According to Barr. Patrick Olenloa, Nigerians tends not to trust their leaders despite the campaigns and enlightenment on guidelines for curbing COVID-19, the vaccine and its relevance.
“The citizens do not trust the Government. They thought that what the leaders took is different from what they are giving the people and that they are giving the vaccine for their selfish reasons.”
In his opinion, some citizens felt the Government is exaggerating its impact on the people.
Similarly, Public Health expert, Dr Francis, Nigerians have mistrust of the government as such does not feel the need to adhere to whatever guidelines and preventive measures the government is bringing to them. This has affected the level of compliance as well as willingness to take the vaccine.
“We as public health workers have heard a lot of complaints from people of how they are unwilling to take the vaccine or even put on an ordinary facemask. If you go out there you see people living their normal life without the consciousness of the pandemic. People no longer wear nose masks or keep social distance just because they feel the government is not saying the truth about the virus.”
INFLUENCE OF SOCIAL MEDIA
Misinformation and false information from social media is another critical issue highlighted by respondents who spoke to the reporter expressed
According to Miss Celina Ogaga, It was trending recently on social media that the reason for the vaccine was to reduce the population of the world particularly Africa since the covid-19 have less impact on them.
“The recent rumour on social media that the people who were vaccinated are liable to die after two years created fear in the mind of so many Nigerians”
“There have been many rumours that the vaccine was a strategic way to insert a microchip into human beings to be able to monitor or manipulate human activities. They tried to justify this assertion with the fact that a metal object sticks on the potion where the vaccine is injected.”

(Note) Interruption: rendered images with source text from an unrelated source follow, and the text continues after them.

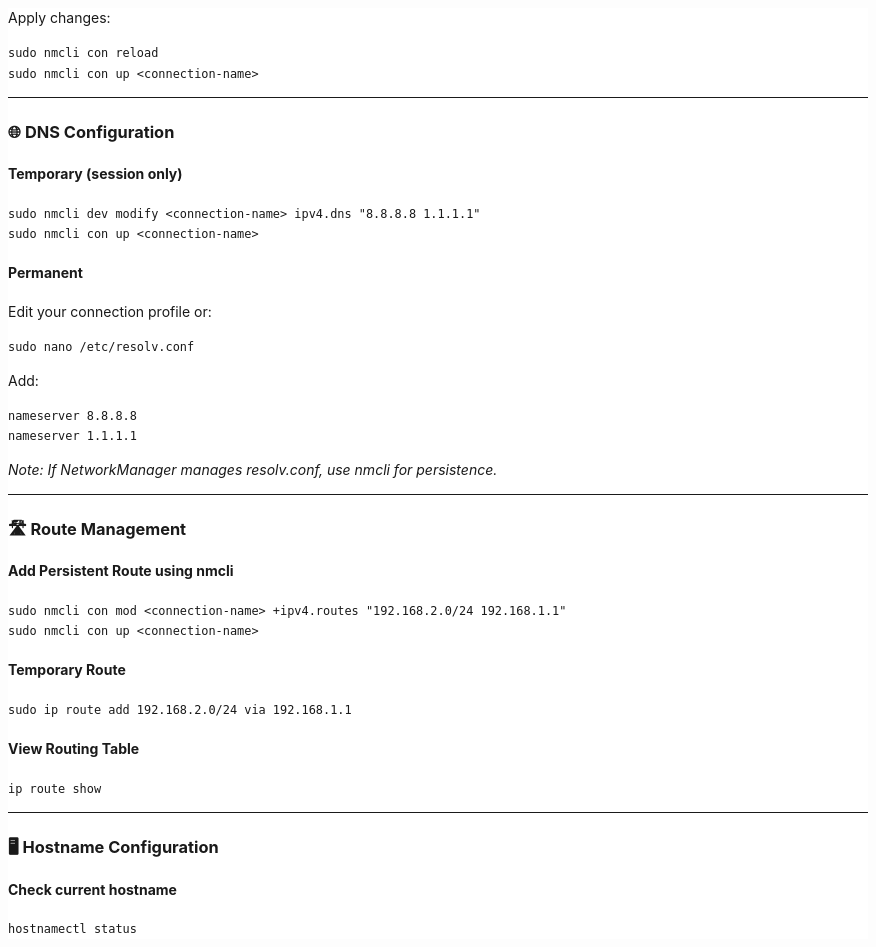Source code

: Apply changes:
```
sudo nmcli con reload
sudo nmcli con up <connection-name>
```

---

### 🌐 DNS Configuration

#### Temporary (session only)
```
sudo nmcli dev modify <connection-name> ipv4.dns "8.8.8.8 1.1.1.1"
sudo nmcli con up <connection-name>
```

#### Permanent
Edit your connection profile or:
```
sudo nano /etc/resolv.conf
```

Add:
```
nameserver 8.8.8.8
nameserver 1.1.1.1
```

*Note: If NetworkManager manages resolv.conf, use nmcli for persistence.*

---

### 🛣️ Route Management

#### Add Persistent Route using nmcli
```
sudo nmcli con mod <connection-name> +ipv4.routes "192.168.2.0/24 192.168.1.1"
sudo nmcli con up <connection-name>
```

#### Temporary Route
```
sudo ip route add 192.168.2.0/24 via 192.168.1.1
```

#### View Routing Table
```
ip route show
```

---

### 🖥️ Hostname Configuration

#### Check current hostname
```
hostnamectl status
```
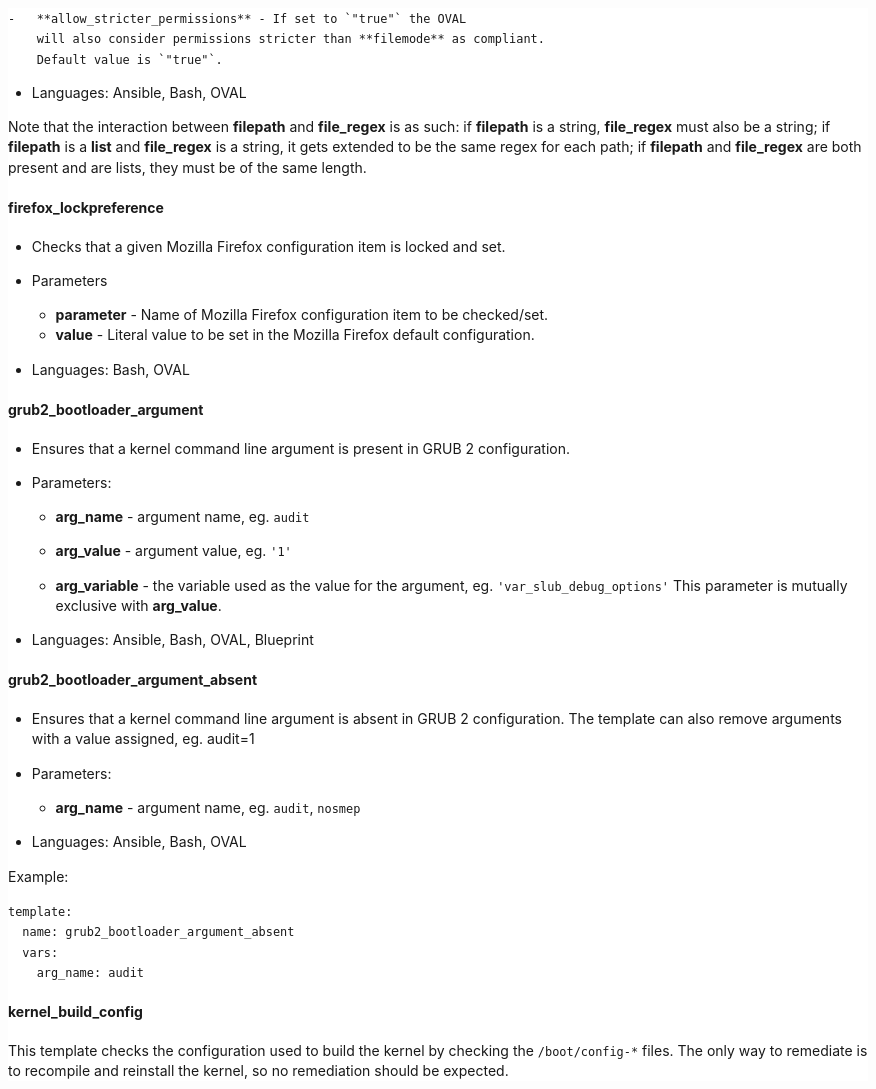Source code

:     -   **allow_stricter_permissions** - If set to `"true"` the OVAL
        will also consider permissions stricter than **filemode** as compliant.
        Default value is `"true"`.

-   Languages: Ansible, Bash, OVAL

Note that the interaction between **filepath** and **file_regex** is as such:
if **filepath** is a string, **file_regex** must also be a string; if **filepath**
is a **list** and **file_regex** is a string, it gets extended to be the same regex
for each path; if **filepath** and **file_regex** are both present and are lists,
they must be of the same length.

#### firefox_lockpreference
-   Checks that a given Mozilla Firefox configuration item is locked and set.

-   Parameters
    -   **parameter** - Name of Mozilla Firefox configuration item to be checked/set.
    -   **value** - Literal value to be set in the Mozilla Firefox default configuration.

-   Languages: Bash, OVAL

#### grub2_bootloader_argument
-   Ensures that a kernel command line argument is present in GRUB 2 configuration.

-   Parameters:

    -   **arg_name** - argument name, eg. `audit`

    -   **arg_value** - argument value, eg. `'1'`

    -   **arg_variable** - the variable used as the value for the argument, eg. `'var_slub_debug_options'`
        This parameter is mutually exclusive with **arg_value**.

-   Languages: Ansible, Bash, OVAL, Blueprint

#### grub2_bootloader_argument_absent
-   Ensures that a kernel command line argument is absent in GRUB 2 configuration.
    The template can also remove arguments with a value assigned, eg. audit=1

-   Parameters:

    -   **arg_name** - argument name, eg. `audit`, `nosmep`

-   Languages: Ansible, Bash, OVAL

Example:
```
template:
  name: grub2_bootloader_argument_absent
  vars:
    arg_name: audit
```

#### kernel_build_config
This template checks the configuration used to build the kernel by checking the `/boot/config-*` files.
The only way to remediate is to recompile and reinstall the kernel, so no remediation should be expected.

Similarly, Barr. Olena noted that “this simple act of misinformation has affected the mind of so many Nigerians, they believe exactly what they saw on social media.”
SAFE FOR USE?
According to the federal government, health experts and other related organizations and agencies, the COVID-19 vaccine is very much safe. The COVID-19 is not yet over, thus citizens should take the Covid-19 vaccines, adhere to COVID-19 guidelines, preventive measures and other protocols by either the government or other international organizations.
Dr Francis noted that the majority of the people who took the vaccine felt feverish for a few days after their first dose, which is the normal side effect.
“The vaccine is safe and no otherwise side effect is gotten from the vaccination.”
On the other hand, Precious Ogbeide advises that: “People should not be pressured into taking the vaccine. The vaccine adverse effect is depending on the individual, others complain that they get seizures while mine is a constant headache that has refused to relieve me despite medication”
“Precautionary measures should still be taken but the vaccine shouldn’t be mandatory,” she added.